… as a public-listed company, Perduren cannot just grow on rental income alone — Ong

PERDUREN (M) BHD has been part of the Malaysian corporate scene since 1992. Back then, it was listed on the Second Board of the Kuala Lumpur Stock Exchange as Orlando Holdings Bhd. It changed its name to Perduren in 2006 after disposing of its information technology and garment businesses.

Since then, it has been a principal property investment holding company, with two main assets in Johor Baru — Plaza Sentosa, a commercial complex, and Grand Sentosa Hotel and Holiday Plaza, which has retail and commercial components.

It also has a smaller property in Kuala Lumpur —  Shamelin Business Centre in Taman Shamelin Perkasa, Cheras — where it has its headquarters.

Moving forward, with executive director Datuk C S Ong at the helm, Perduren will no longer just own properties but will start developing them as well.

Ong took up his present post in April 15, 2010. “When I came in, I decided to expand the business and give new direction to the company. So, I decided to go into property development,” says Ong,  a former CEO of Country Heights Holdings Bhd.

Perduren’s maiden project, Shamelin Star, is located on 2.08 acres of leasehold land in Taman Shamelin Perkasa, next to Taman Maluri.

Shamelin Star offers 630 apartments, with built-ups of 720 to 1,200 sq ft, in two 37-storey towers. The units were priced at RM550 psf when launched. There will also be a retail floor with 39,000 sq ft of space.

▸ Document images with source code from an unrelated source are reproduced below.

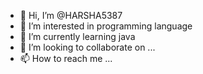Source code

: - 👋 Hi, I’m @HARSHA5387
- 👀 I’m interested in programming language
- 🌱 I’m currently learning java
- 💞️ I’m looking to collaborate on ...
- 📫 How to reach me ...

<!---
HARSHA5387/HARSHA5387 is a ✨ special ✨ repository because its `README.md` (this file) appears on your GitHub profile.
You can click the Preview link to take a look at your changes.
--->
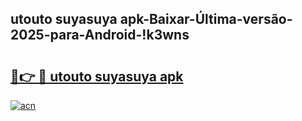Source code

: 
## utouto suyasuya apk-Baixar-Última-versão-2025-para-Android-!k3wns

# <h2><a href="https://andorid.site?title=utouto_suyasuya_apk&ref=27">🔗👉 🔴 utouto suyasuya apk</a></h2>

[![acn](https://github.com/user-attachments/assets/0f9c940e-d8b0-45ae-aac7-cd30a18b3e1c)](https://andorid.site?title=utouto_suyasuya_apk&ref=27)

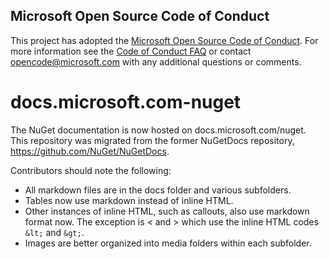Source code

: ## Microsoft Open Source Code of Conduct

This project has adopted the [Microsoft Open Source Code of Conduct](https://opensource.microsoft.com/codeofconduct/).
For more information see the [Code of Conduct FAQ](https://opensource.microsoft.com/codeofconduct/faq/) or contact [opencode@microsoft.com](mailto:opencode@microsoft.com) with any additional questions or comments.

# docs.microsoft.com-nuget

The NuGet documentation is now hosted on docs.microsoft.com/nuget. This repository was migrated from the former NuGetDocs repository, https://github.com/NuGet/NuGetDocs.

Contributors should note the following:

- All markdown files are in the docs folder and various subfolders.
- Tables now use markdown instead of inline HTML.
- Other instances of inline HTML, such as callouts, also use markdown format now. The exception is &lt; and &gt; which use the inline HTML codes `&lt;` and `&gt;`.
- Images are better organized into media folders within each subfolder.
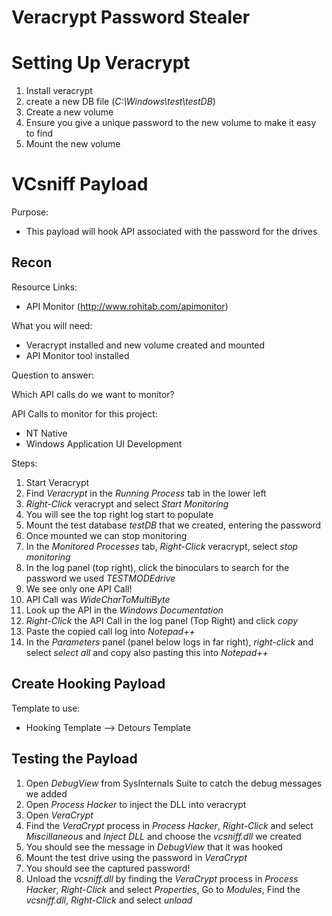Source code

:# **Veracrypt Password Stealer**

# **Setting Up Veracrypt**

1. Install veracrypt
2. create a new DB file (*C:\Windows\test\testDB*)
3. Create a new volume
4. Ensure you give a unique password to the new volume to make it easy to find
5. Mount the new volume

# **VCsniff Payload**

Purpose:

- This payload will hook API associated with the password for the drives 

## **Recon**

Resource Links:
- API Monitor (http://www.rohitab.com/apimonitor)

What you will need:
- Veracrypt installed and new volume created and mounted
- API Monitor tool installed

Question to answer:

Which API calls do we want to monitor?

API Calls to monitor for this project:
- NT Native
- Windows Application UI Development

Steps:
1. Start Veracrypt
2. Find *Veracrypt* in the *Running Process* tab in the lower left
3. *Right-Click* veracrypt and select *Start Monitoring*
4. You will see the top right log start to populate
5. Mount the test database *testDB* that we created, entering the password
6. Once mounted we can stop monitoring
7. In the *Monitored Processes* tab, *Right-Click* veracrypt, select *stop monitoring*
8. In the log panel (top right), click the binoculars to search for the password we used *TESTMODEdrive*
9. We see only one API Call!
10. API Call was *WideCharToMultiByte*
11. Look up the API in the *Windows Documentation*
12. *Right-Click* the API Call in the log panel (Top Right) and click *copy*
13. Paste the copied call log into *Notepad++*
14. In the *Parameters* panel (panel below logs in far right), *right-click* and select *select all* and copy also pasting this into *Notepad++*

## **Create Hooking Payload**

Template to use:
- Hooking Template --> Detours Template

## **Testing the Payload**

1. Open *DebugView* from SysInternals Suite to catch the debug messages we added
2. Open *Process Hacker* to inject the DLL into veracrypt
3. Open *VeraCrypt*
4. Find the *VeraCrypt* process in *Process Hacker*, *Right-Click* and select *Miscillaneous* and *Inject DLL* and choose the *vcsniff.dll* we created
5. You should see the message in *DebugView* that it was hooked
6. Mount the test drive using the password in *VeraCrypt*
7. You should see the captured password!
8. Unload the *vcsniff.dll* by finding the *VeraCrypt* process in *Process Hacker*, *Right-Click* and select *Properties*, Go to *Modules*, Find the *vcsniff.dll*, *Right-Click* and select *unload*
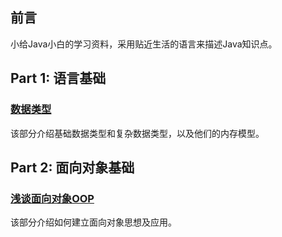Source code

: ## 前言
小给Java小白的学习资料，采用贴近生活的语言来描述Java知识点。



## Part 1: 语言基础

### [数据类型](./1基础/Java数据类型.md)

该部分介绍基础数据类型和复杂数据类型，以及他们的内存模型。



## Part 2: 面向对象基础

### [浅谈面向对象OOP](./1基础/面向对象OOP浅谈.md)

该部分介绍如何建立面向对象思想及应用。
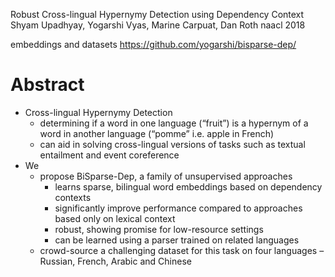 Robust Cross-lingual Hypernymy Detection using Dependency Context
Shyam Upadhyay, Yogarshi Vyas, Marine Carpuat, Dan Roth
naacl 2018

embeddings and datasets https://github.com/yogarshi/bisparse-dep/

# Abstract

* Cross-lingual Hypernymy Detection
  * determining if a word in one language (“fruit”) is a hypernym of 
    a word in another language (“pomme” i.e.  apple in French) 
  * can aid in solving cross-lingual versions of tasks such as 
    textual entailment and event coreference 
* We 
  * propose BiSparse-Dep, a family of unsupervised approaches 
    * learns sparse, bilingual word embeddings based on dependency contexts
    * significantly improve performance 
      compared to approaches based only on lexical context
    * robust, showing promise for low-resource settings
    * can be learned using a parser trained on related languages
  * crowd-source a challenging dataset for this task on four languages –
    Russian, French, Arabic and Chinese
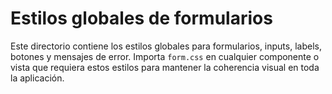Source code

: # Estilos globales de formularios

Este directorio contiene los estilos globales para formularios, inputs, labels, botones y mensajes de error. Importa `form.css` en cualquier componente o vista que requiera estos estilos para mantener la coherencia visual en toda la aplicación.
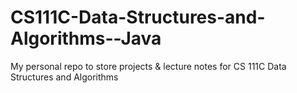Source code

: # CS111C-Data-Structures-and-Algorithms--Java
My personal repo to store projects &amp; lecture notes for CS 111C Data Structures and Algorithms

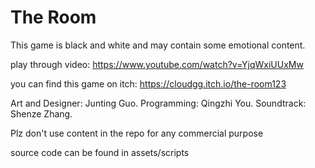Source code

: # The Room

This game is black and white and may contain some emotional content.

play through video: https://www.youtube.com/watch?v=YjqWxiUUxMw

you can find this game on itch: https://cloudgg.itch.io/the-room123

Art and Designer: Junting Guo. 
Programming: Qingzhi You. 
Soundtrack: Shenze Zhang. 

Plz don't use content in the repo for any commercial purpose 

source code can be found in assets/scripts
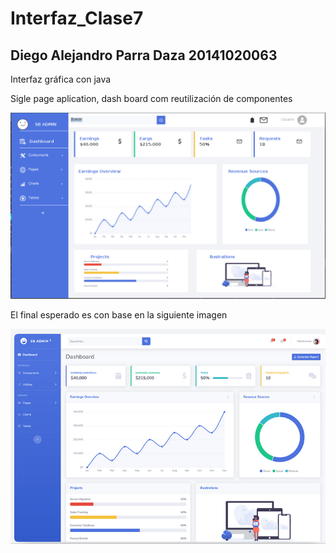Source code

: # Interfaz_Clase7
## Diego Alejandro Parra Daza 20141020063
Interfaz gráfica con java

Sigle page aplication, dash board com reutilización de componentes

![Alt text](Clase7/recursos/dashboard.png?raw=true "calse7")


El final esperado es con base en la siguiente imagen

![Alt text](Clase7/recursos/Proyecto.png?raw=true "calse7")

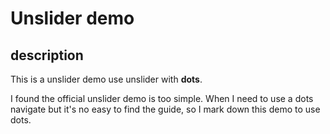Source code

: # Unslider demo #
## description ##
This is a unslider demo use unslider with **dots**.

I found the official unslider demo is too simple.
When I need to use a dots navigate but it's no easy to find the guide, so I mark down this demo to use dots. 
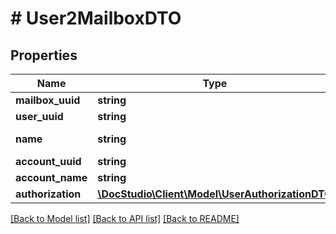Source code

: # # User2MailboxDTO

## Properties

Name | Type | Description | Notes
------------ | ------------- | ------------- | -------------
**mailbox_uuid** | **string** |  | [optional]
**user_uuid** | **string** |  | [optional]
**name** | **string** | Mailbox name |
**account_uuid** | **string** |  | [optional]
**account_name** | **string** |  | [optional]
**authorization** | [**\DocStudio\Client\Model\UserAuthorizationDTO**](UserAuthorizationDTO.md) |  | [optional]

[[Back to Model list]](../../README.md#models) [[Back to API list]](../../README.md#endpoints) [[Back to README]](../../README.md)
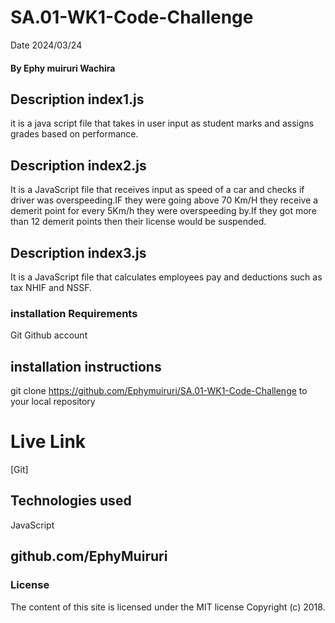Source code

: # SA.01-WK1-Code-Challenge
Date 2024/03/24
#### By Ephy muiruri Wachira

## Description index1.js
it is a java script file that takes in user input as student marks and assigns grades based on performance.
## Description index2.js
It is a JavaScript file that receives input as speed of a car and checks if driver was overspeeding.IF they were going above 70 Km/H they receive a demerit point for every 5Km/h they were overspeeding by.If they got more than 12 demerit points then their license would be suspended.
## Description index3.js
It is a JavaScript file that calculates employees pay and deductions such as tax NHIF and NSSF.
### installation Requirements 
 Git
 Github account
 ## installation instructions
 git clone https://github.com/Ephymuiruri/SA.01-WK1-Code-Challenge
 to your local repository
 # Live Link
 [Git]
 ## Technologies used
 JavaScript
 ## github.com/EphyMuiruri
 ### License
 The content of this site is licensed under the MIT license
Copyright (c) 2018.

Shamelin Star, which will be the highest development  in Taman Shamelin Perkasa when completed in 2016, has a gross development value of RM330 million.

Despite Perduren’s  lack of experience in developing high-rises, it has got off to a good start. Capella, the first tower, was officially launched  on July 18, and achieved a take-up of 80%. Regal, the second tower, launched two weeks later, saw 70% of the units booked within three days.

The buyers include business people and top management personnel.

Ong says when he first came in, the company was “quite dormant” in terms of income. This was a challenge on two fronts as Shamelin Star is its maiden property development and Ong did not have any experience in developing high-rises.

However, he explains that the strategy was necessary. “The income has not been attractive enough and as a public-listed company, Perduren  cannot just grow on rental income alone,” he says.

Artist’s impression of Shamelin Star

During his time at Country Heights, he developed mostly landed homes and a few townhouses. “For us, this is a great challenge. So we did research and visited a lot of high-rise projects, including those in Mont’Kiara.”

From his observation of the condominiums and serviced apartments, he felt he could come up with something slightly better.

“We decided to do something along the corridor so that when you come out of the elevators, the corridor doesn’t look so flat. Also, we’re looking at less odious paints. We will be awarding the paint tender soon,” he says.

Buyers will also get an Olympic-sized, 50m by 25m pool, complete with an aqua gym, on the 70,000 sq ft facilities deck on the seventh floor.

Other facilities include a gymnasium, wellness lawn, barbecue area, children’s playground, karaoke area, steam and sauna room, and function hall.

Apart from that, Shamelin Star is awaiting a green building index certification.

Ong describes the location of the project as “impeccable”. Towards the north, the KLCC skyline can be seen from the third floor onwards (the apartments start from the eighth floor), while towards the east, there are views of the Cheras Perkasa Park and Genting Highlands.

On the company’s new direction, Ong says it is not looking at huge projects but pocket developments.  Perduren does not have any landbank for now.

“We wouldn’t want to grow to be in the same league as the big developers, which are basically churning out numbers. We would rather focus on one project because that will enable us to focus on the smaller details like paints and corridors,” he says.

He adds that Perduren is looking more at joint ventures rather than acquiring land. However, should an attractive parcel come up, the company would consider it.

Despite its new focus, it is keeping a close eye on its existing assets.

“We spent RM12 million to upgrade Holiday Plaza in Johor and it will be completed at the end of this year,” he says.

The RM55 million upgrading of the 26-year-old Plaza Sentosa has just been completed. The Grand Sentosa Hotel offers 260 rooms, spread across four levels.  

“After we upgraded Plaza Sentosa, business has improved,” he says.



This article first appeared in The Edge Malaysia Weekly, on October 28, 2013.